▸ Vorliegender Text
'''
Man bekommt da nun nicht einen Raum, der sich durch drei Dimensionen erschöpfen läßt, wenn man in dieser Weise vom Sternenhimmel herein zu der Raumesvorstellung kommen will, sondern man bekommt einen Raum, den ich auch nur bildhaft andeuten kann: Würde ich den Raum, von dem ich gestern gesprochen habe, anzudeuten haben mit den drei aufeinander senkrecht stehenden Linien (sie werden gezeichnet als Mitte der entstehenden Zeichnung), so müßte ich diesen anderen Raum so andeuten, daß ich überall solche Konfigurationen zeichne, wie wenn Kräfte in Flächen sich von allen Seiten des Weltenalls der Erde näherten und von außen her plastisch wirkten an den Gebilden, welche auf der Erdoberfläche sind.

Raum und Gegenraum
Raum und Gegenraum

Zu einer solchen Vorstellung kommt man, wenn man vorrückt von dem, was mit den physischen Augen an den Lebewesen, vor allen Dingen am Menschen zu sehen ist, zu dem, was ich jetzt hier Imagination genannt habe, wobei sich einem statt des physischen Menschen der Kosmos in Bildform eröffnet und einem einen neuen Raum schenkt. Sobald man dazu vorrückt, kommt man dazu, anzuschauen dasjenige, was ein zweiter Leib des Menschen ist, den ein älteres, ahnendes Hellsehen, ein instinktives Hellsehen genannt hat den Ätherleib, den man besser nennt den Bildekräfteleib; einen übersinnlichen Leib, der aber durchaus aus feiner, ätherischer Substantialität besteht und der durchdringt den physischen Leib des Menschen. Wir können diesen physischen Leib studieren, wenn wir die ihn durchströmenden Kräfte innerhalb seiner Raumausdehnung suchen. Den Äther- oder Bildekräfteleib, der den Menschen durchflutet, können wir nicht studieren, wenn wir von diesem Räume (Mitte) ausgehen. Wir können ihn nur studieren, wenn wir ihn als gebildet aus dem ganzen Kosmos auffassen, wenn wir ihn so auffassen, daß eben diese von allen Seiten sich der Erde nähernden Kraftflächen an den Menschen herankommen und von außen her seinen Bildekräfteleib plastisch formen." (Lit.: GA 082, S. 86ff)
'''
▸ Aufgabenübersicht
• a. Zitiere aus dem Text über Raum und Gegenraum wortgetreu den Abschnitt von „Man bekommt da“ bis „der Erdoberfläche sind.“.
• b. Wie nennt man den Ätherleib laut dem Text über Raum und Gegenraum besser?
• c. Mit welchen Adjektiven beschreibt der Text über Raum und Gegenraum das Hellsehen?

▸ Vorliegende Daten
'''
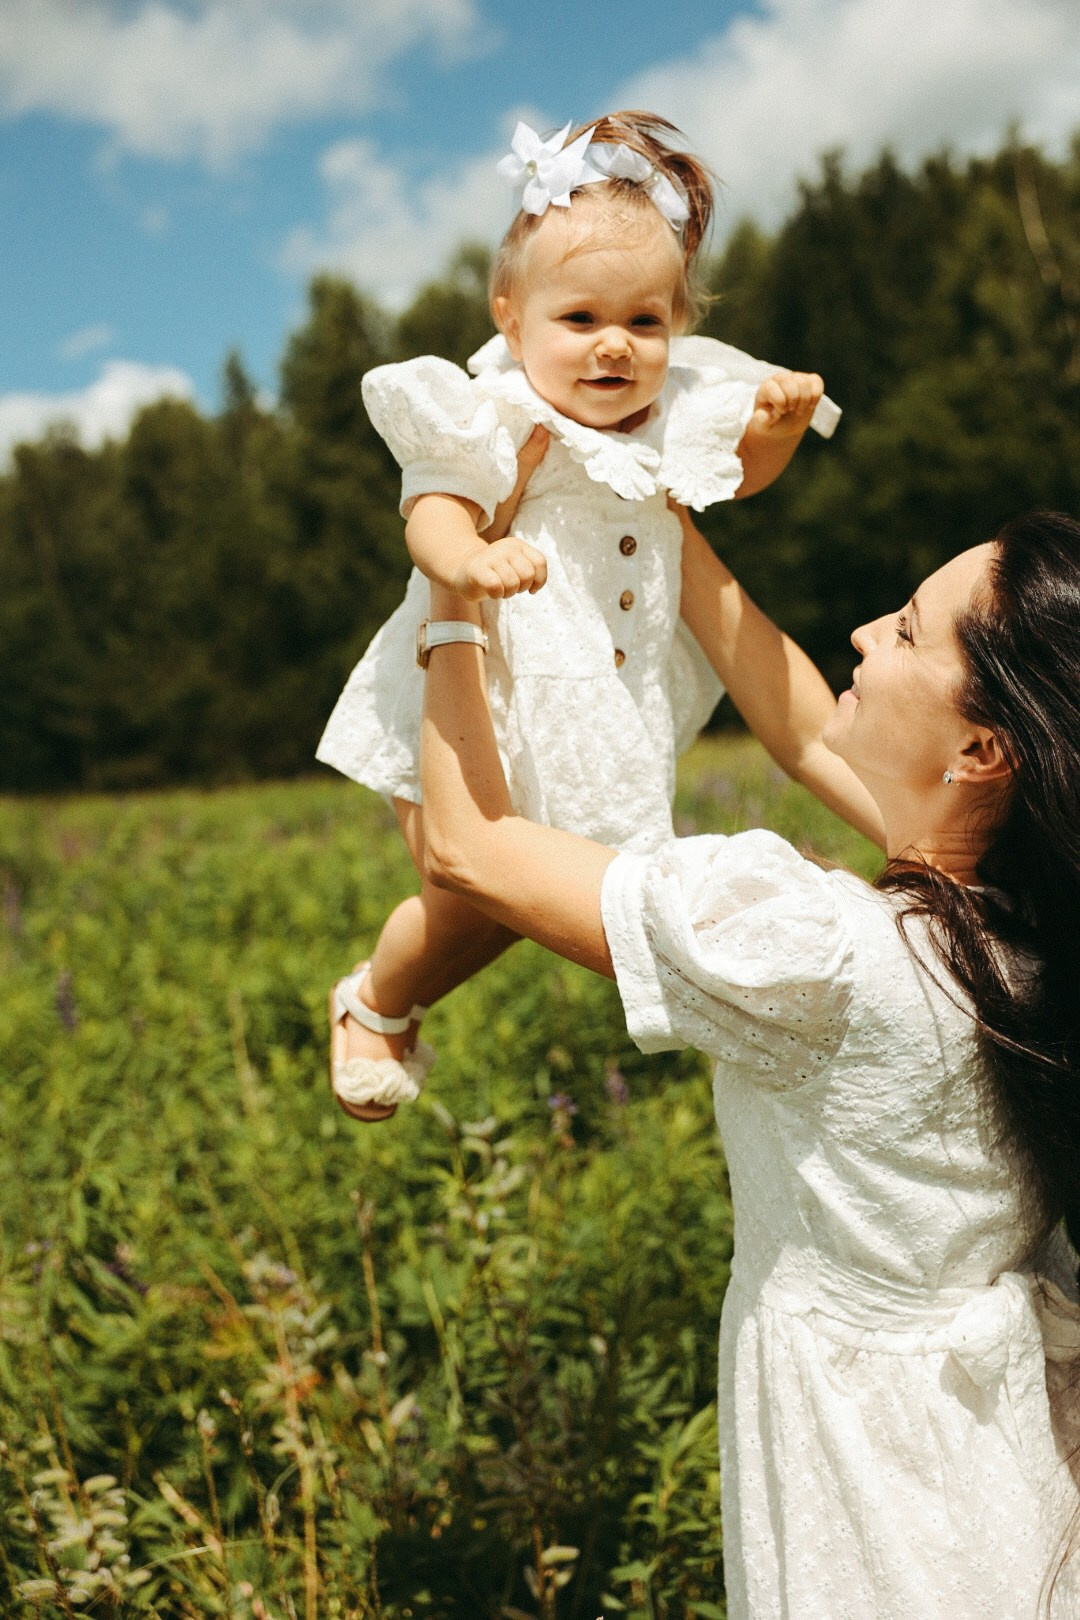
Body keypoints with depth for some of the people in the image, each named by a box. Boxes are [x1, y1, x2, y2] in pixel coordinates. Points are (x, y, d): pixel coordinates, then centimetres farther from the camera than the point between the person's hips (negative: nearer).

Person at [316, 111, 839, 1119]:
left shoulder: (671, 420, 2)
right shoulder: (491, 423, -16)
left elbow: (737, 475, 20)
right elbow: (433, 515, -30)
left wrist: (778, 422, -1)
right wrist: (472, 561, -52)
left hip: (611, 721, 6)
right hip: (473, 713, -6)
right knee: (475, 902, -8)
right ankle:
'''
▸ Erwartete Lösungen
• a.
Man bekommt da nun nicht einen Raum, der sich durch drei Dimensionen erschöpfen läßt, wenn man in dieser Weise vom Sternenhimmel herein zu der Raumesvorstellung kommen will, sondern man bekommt einen Raum, den ich auch nur bildhaft andeuten kann: Würde ich den Raum, von dem ich gestern gesprochen habe, anzudeuten haben mit den drei aufeinander senkrecht stehenden Linien (sie werden gezeichnet als Mitte der entstehenden Zeichnung), so müßte ich diesen anderen Raum so andeuten, daß ich überall solche Konfigurationen zeichne, wie wenn Kräfte in Flächen sich von allen Seiten des Weltenalls der Erde näherten und von außen her plastisch wirkten an den Gebilden, welche auf der Erdoberfläche sind.

• b. Bildekräfteleib.

• c. älteres, ahnendes, instinktives